We all know what happened. With sanctions increasing almost by the day, and with increasing threats of a unilateral attack by Israel (which would probably draw in the U.S. and others), Iran steadily increased its nuclear program. By the time Rohani and Zarif returned to the field in 2013, Iran had about 20,000 centrifuges installed in two major sites — one of them deep underground — and a substantial stockpile of enriched uranium. Some of the uranium was enriched to nearly 20 percent, which is well on the way to weapons level.

That situation was so alarming that Netanyahu appeared before the United Nations General Assembly displaying a cartoon drawing that showed a bomb filling with 20 percent enriched uranium. He estimated that it would arrive at the red line — enough to produce a bomb’s worth of highly enriched uranium very quickly — by the following summer. Many close observers of Israel believed that an attack on Iran’s nuclear infrastructure was imminent.

Netanyahu, in various capacities, had been warning of an imminent Iranian nuclear weapon since at least 1992, when he told the Israeli Knesset that Iran could have a bomb in three to five years. He and others, in Israel and elsewhere, have made similar predictions almost annually for the past two decades.

It is easy to dismiss these predictions as fear-mongering about something that obviously never happened. But it is much more instructive to understand that what they were saying had a basis in fact: During this entire period, Iran was steadily increasing its capability to produce a nuclear bomb. The more interesting fact is that Tehran did not follow through. By virtually every estimate, Iran has had the capability to produce a nuclear weapon for at least a decade. The predictions were wrong, not about Iran’s ability but about its willingness to use that capability to produce a weapon. The entire U.S. intelligence community and most of our allies — apparently including Israel — have concluded with high confidence that Iran has not made a decision to build a bomb.

The second round of multilateral negotiations with Iran is approaching the finish line. The details have not been announced, but the outlines of an agreement seem to be emerging. Netanyahu’s cartoon bomb has been drained.

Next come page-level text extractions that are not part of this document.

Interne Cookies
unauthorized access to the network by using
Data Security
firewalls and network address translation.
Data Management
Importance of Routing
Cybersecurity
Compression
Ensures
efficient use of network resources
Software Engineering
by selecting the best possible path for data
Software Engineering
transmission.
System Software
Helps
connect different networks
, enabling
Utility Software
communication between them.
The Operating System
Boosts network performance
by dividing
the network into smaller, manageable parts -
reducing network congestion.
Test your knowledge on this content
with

It is now empty of 20 percent enriched uranium, and all indications point to the fact that Iran’s stockpile of enriched uranium will be severely limited for the foreseeable future. Iran is the world’s most inspected state. It has apparently agreed to accept vigorous international inspection in perpetuity in return for an agreement that lifts the most onerous sanctions on its commerce. Iran has ceased development of its heavy water reactor at Arak, which produces plutonium — the shortest route to weapons-quality fissile material — and will modify it permanently. And the most severe restrictions ever imposed on a state will reportedly be accepted for a decade or more before Iran is gradually permitted to assume its position as a “normal” member of the Nuclear Non-Proliferation Treaty, which explicitly prohibits Iran from acquiring nuclear weapons.

On the other hand, if this agreement is rejected, as the Israeli prime minister and many in Congress are proposing, we go back to the early days of 2013: heavy sanctions, a rapidly increasing Iranian nuclear program and a looming threat of war. That is surely something no responsible statesman or politician would wish to see.

Gary Sick, a scholar at Columbia University, served on the National Security Council under Presidents Gerald Ford, Jimmy Carter and Ronald Reagan and was the principal White House aide for Iran during the Iranian Revolution and the hostage crisis.